Many people treated for cancer have lingering fatigue, even years after their therapy ends. There is evidence that good sleep habits and regular exercise can help. There is also evidence that chronic inflammation in the body may play a role in cancer survivor’s fatigue.
Omega-3 fats — found largely in oily fish like salmon, mackerel and tuna — are thought to lessen inflammation. Research suggests that this is especially true if the omega-3 replace some of the omega-6 fatty acids that make a large share of the typical American diet. Omega-6 fats are found in margarine, vegetable oils and many snack foods, sweets and fast food. Too much omega-6 is thought to promote inflammation.

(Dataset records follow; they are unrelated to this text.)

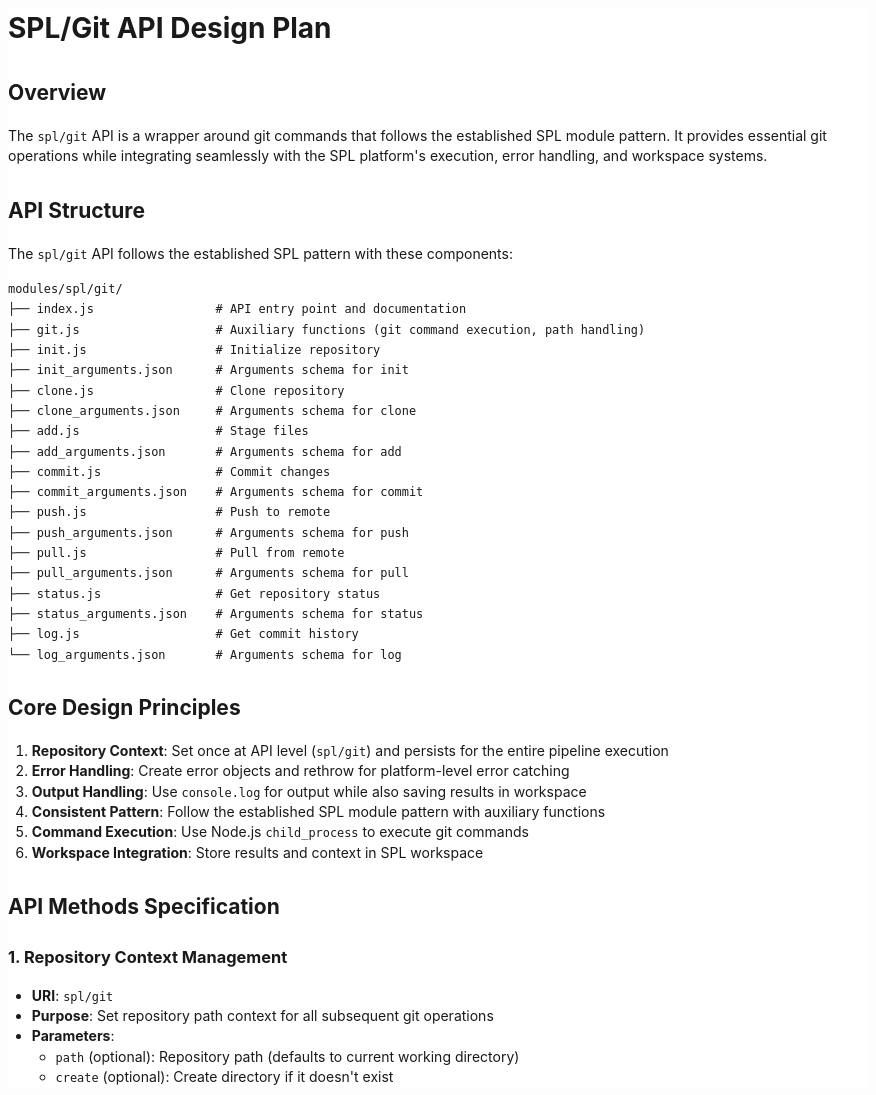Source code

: # SPL/Git API Design Plan

## Overview

The `spl/git` API is a wrapper around git commands that follows the established SPL module pattern. It provides essential git operations while integrating seamlessly with the SPL platform's execution, error handling, and workspace systems.

## API Structure

The `spl/git` API follows the established SPL pattern with these components:

```
modules/spl/git/
├── index.js                 # API entry point and documentation
├── git.js                   # Auxiliary functions (git command execution, path handling)
├── init.js                  # Initialize repository
├── init_arguments.json      # Arguments schema for init
├── clone.js                 # Clone repository
├── clone_arguments.json     # Arguments schema for clone
├── add.js                   # Stage files
├── add_arguments.json       # Arguments schema for add
├── commit.js                # Commit changes
├── commit_arguments.json    # Arguments schema for commit
├── push.js                  # Push to remote
├── push_arguments.json      # Arguments schema for push
├── pull.js                  # Pull from remote
├── pull_arguments.json      # Arguments schema for pull
├── status.js                # Get repository status
├── status_arguments.json    # Arguments schema for status
├── log.js                   # Get commit history
└── log_arguments.json       # Arguments schema for log
```

## Core Design Principles

1. **Repository Context**: Set once at API level (`spl/git`) and persists for the entire pipeline execution
2. **Error Handling**: Create error objects and rethrow for platform-level error catching
3. **Output Handling**: Use `console.log` for output while also saving results in workspace
4. **Consistent Pattern**: Follow the established SPL module pattern with auxiliary functions
5. **Command Execution**: Use Node.js `child_process` to execute git commands
6. **Workspace Integration**: Store results and context in SPL workspace

## API Methods Specification

### 1. Repository Context Management
- **URI**: `spl/git`
- **Purpose**: Set repository path context for all subsequent git operations
- **Parameters**: 
  - `path` (optional): Repository path (defaults to current working directory)
  - `create` (optional): Create directory if it doesn't exist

In the study, 42 percent of the women were considered “fatigued” three years after their diagnosis. The problem was more common in those with higher blood levels of an inflammation-related protein called CRP. However, women who had more omega-3 in their diets had lower odds of fatigue, particularly if they used fish oil pills.
Of women who got the most omega-3 relative to omega-6, at least partly from fish oil supplements, about 23 percent were considered fatigued, compared with 49 percent of women who did not use supplements and had the lowest omega-3 intake relative to omega-6.
“Consuming fish a couple times a week — particularly fatty fish — is already recommended to the general public, for overall health,” said Dr. Rachel Ballard-Barbash, one of the study investigators. “So that’s something that breast cancer survivors with fatigue can do for themselves,” she said.
Additional research will need to be done to test whether increasing amounts of omega-3, either dietary or supplements, could lead to a decrease in inflammation, and a decrease in fatigue.